Speculation about Standards Grain Size and Exam Performance
This year in algebra-based physics, I switched to larger-grain standards that emphasize synthesis; where as previously had finer-grained standards and fine-tuned assessments that target only one specific skill at a time. You have to remember that my standards based assessments system (with learning goals and reassessments) happen before a common, high-stakes exam.
Typically, on the first exam, the distribution of grades from my section would have looked like this
This semester my grades look like this
The average score remained about the same, but the distribution changed a lot. I think I can speculate about why, but I don’t like what I have to say. Sure, it could be random noise, but I sort of predicted this might happen based on informational observations. That is, it could still be random noise, but I’m subject to confirmation bias. Anyway, here’s my tentative explanation:
With the fine-grained standards, struggling students would get repeated practice on basic skills (e.g., distance vs position vs displacement). Non-struggling students would get it right on the first shot, and not need to reassess. This system made sure that struggling students had mastered very basic skills before the exam, but perhaps left the non-struggling students with less opportunity to practice honing their problem-solving skills. Because of this, my old distribution had a high floor, and relatively sparse ceiling.

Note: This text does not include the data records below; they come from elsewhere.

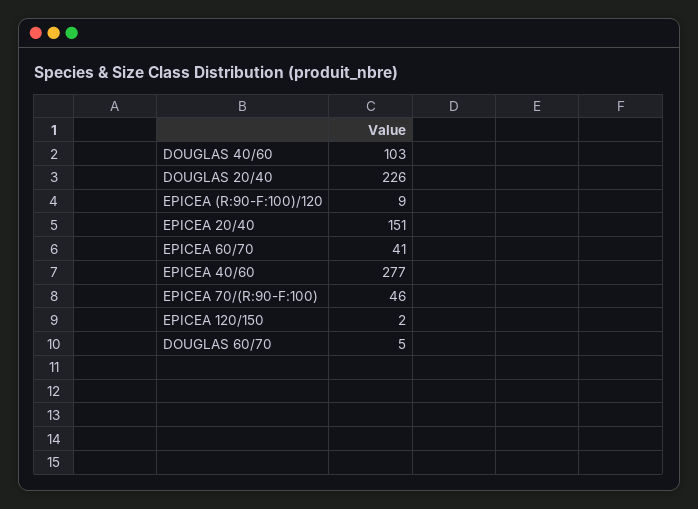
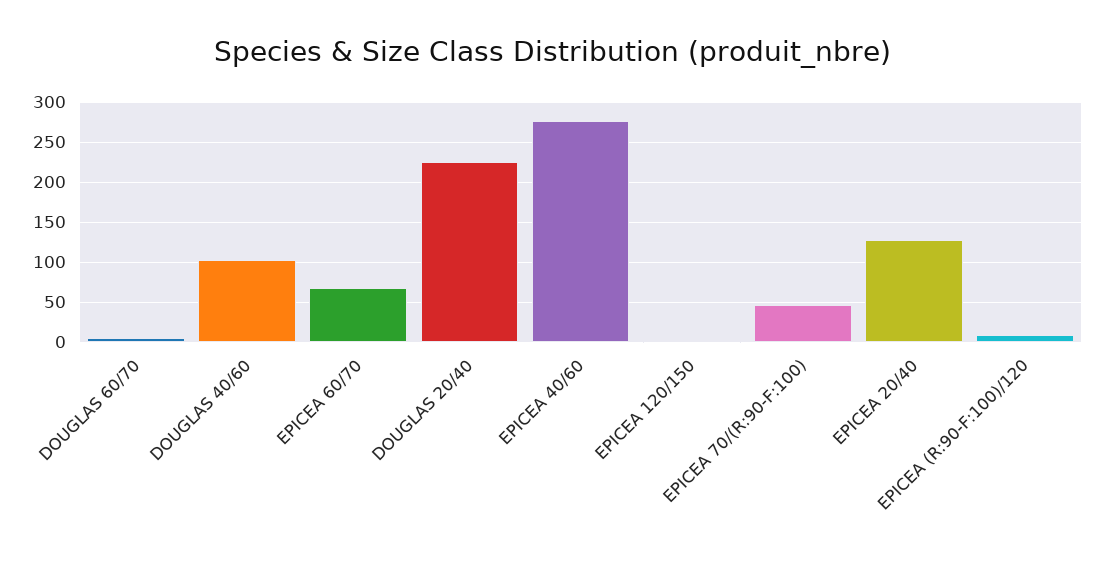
  {
    "DOUGLAS 40/60": 103,
    "DOUGLAS 20/40": 226,
    "EPICEA (R:90-F:100)/120": 9,
-   "EPICEA 20/40": 151,
+   "EPICEA 20/40": 130,
-   "EPICEA 60/70": 41,
+   "EPICEA 60/70": 70,
    "EPICEA 40/60": 277,
    "EPICEA 70/(R:90-F:100)": 46,
    "EPICEA 120/150": 2,
    "DOUGLAS 60/70": 5
  }

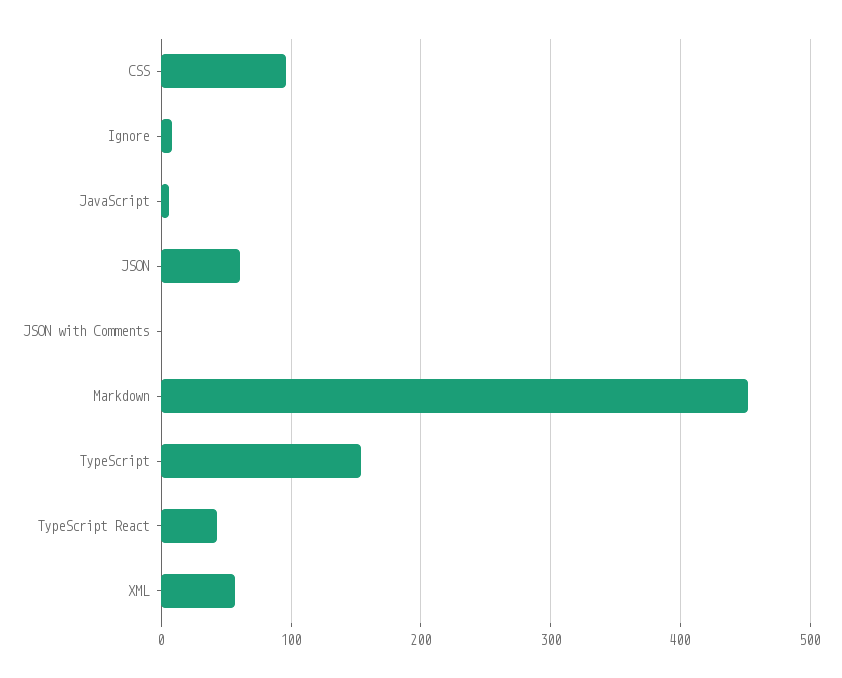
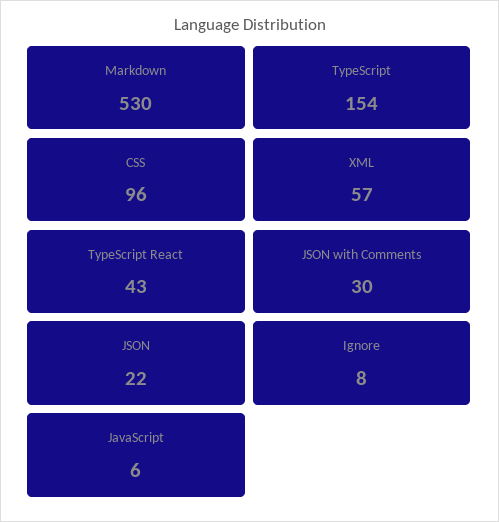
  {
    "CSS": 96,
    "Ignore": 8,
    "JavaScript": 6,
-   "JSON": 60,
+   "JSON": 22,
-   "JSON with Comments": 0,
+   "JSON with Comments": 30,
-   "Markdown": 450,
+   "Markdown": 530,
    "TypeScript": 154,
    "TypeScript React": 43,
    "XML": 57
  }

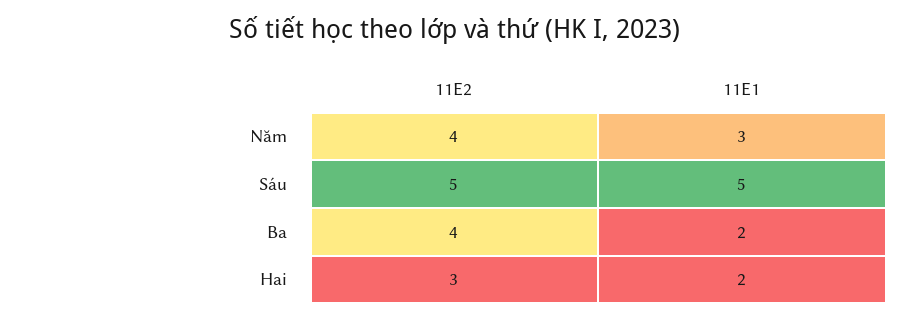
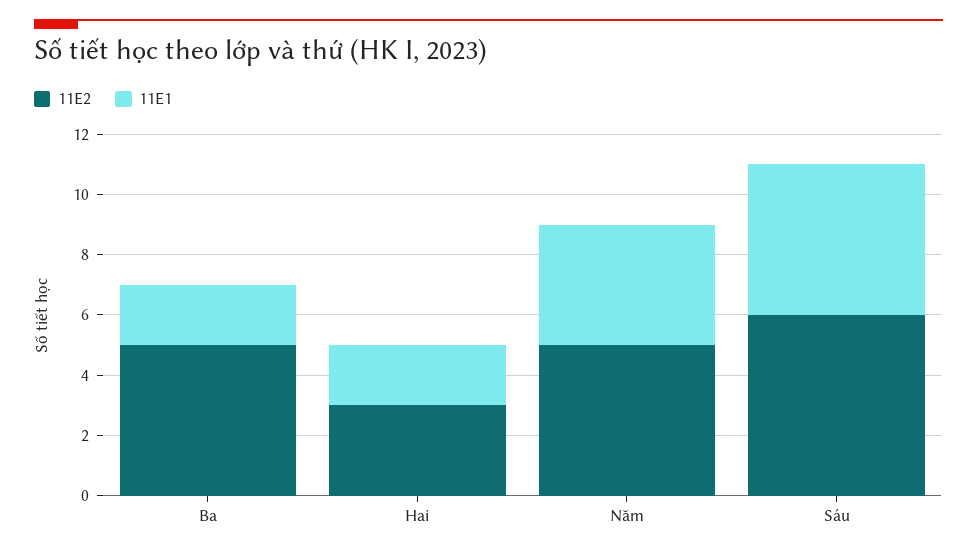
  {
    "11E2": {
-     "Năm": 4,
+     "Năm": 5,
-     "Sáu": 5,
+     "Sáu": 6,
-     "Ba": 4,
+     "Ba": 5,
      "Hai": 3
    },
    "11E1": {
-     "Năm": 3,
+     "Năm": 4,
      "Sáu": 5,
      "Ba": 2,
      "Hai": 2
    }
  }

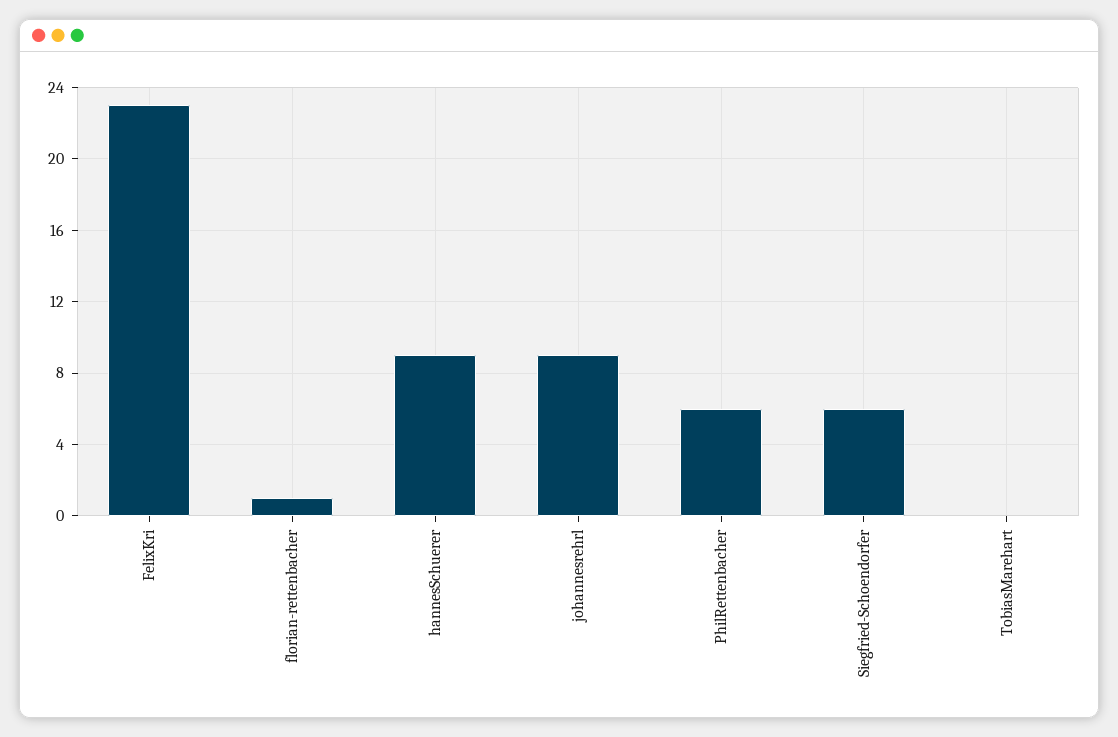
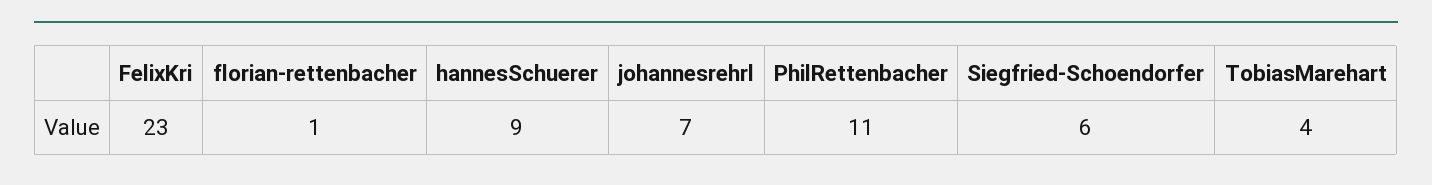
  {
    "FelixKri": 23,
    "florian-rettenbacher": 1,
    "hannesSchuerer": 9,
-   "johannesrehrl": 9,
+   "johannesrehrl": 7,
-   "PhilRettenbacher": 6,
+   "PhilRettenbacher": 11,
    "Siegfried-Schoendorfer": 6,
-   "TobiasMarehart": 0
+   "TobiasMarehart": 4
  }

This semester, with the synthesis-level assessments, we get a different picture. Struggling students make lots of mistakes on the more difficult assessments; and without targeted, focused goals to practice for reassessment, they don’t develop sufficient basic skills they did in the old system. They may just get swamped in trying to figure out how to solve complex problems. Non-struggling students don’t get it right the first time, but they get close enough to learn something, and take up opportunities in reassessments to hone their skills. Because of this, the ceiling gets more populated, but the floor drops down.
So is my assessment system now just helping students who would have done good do great? Was my old system better at helping struggling students? I can’t be sure, but I’m thinking.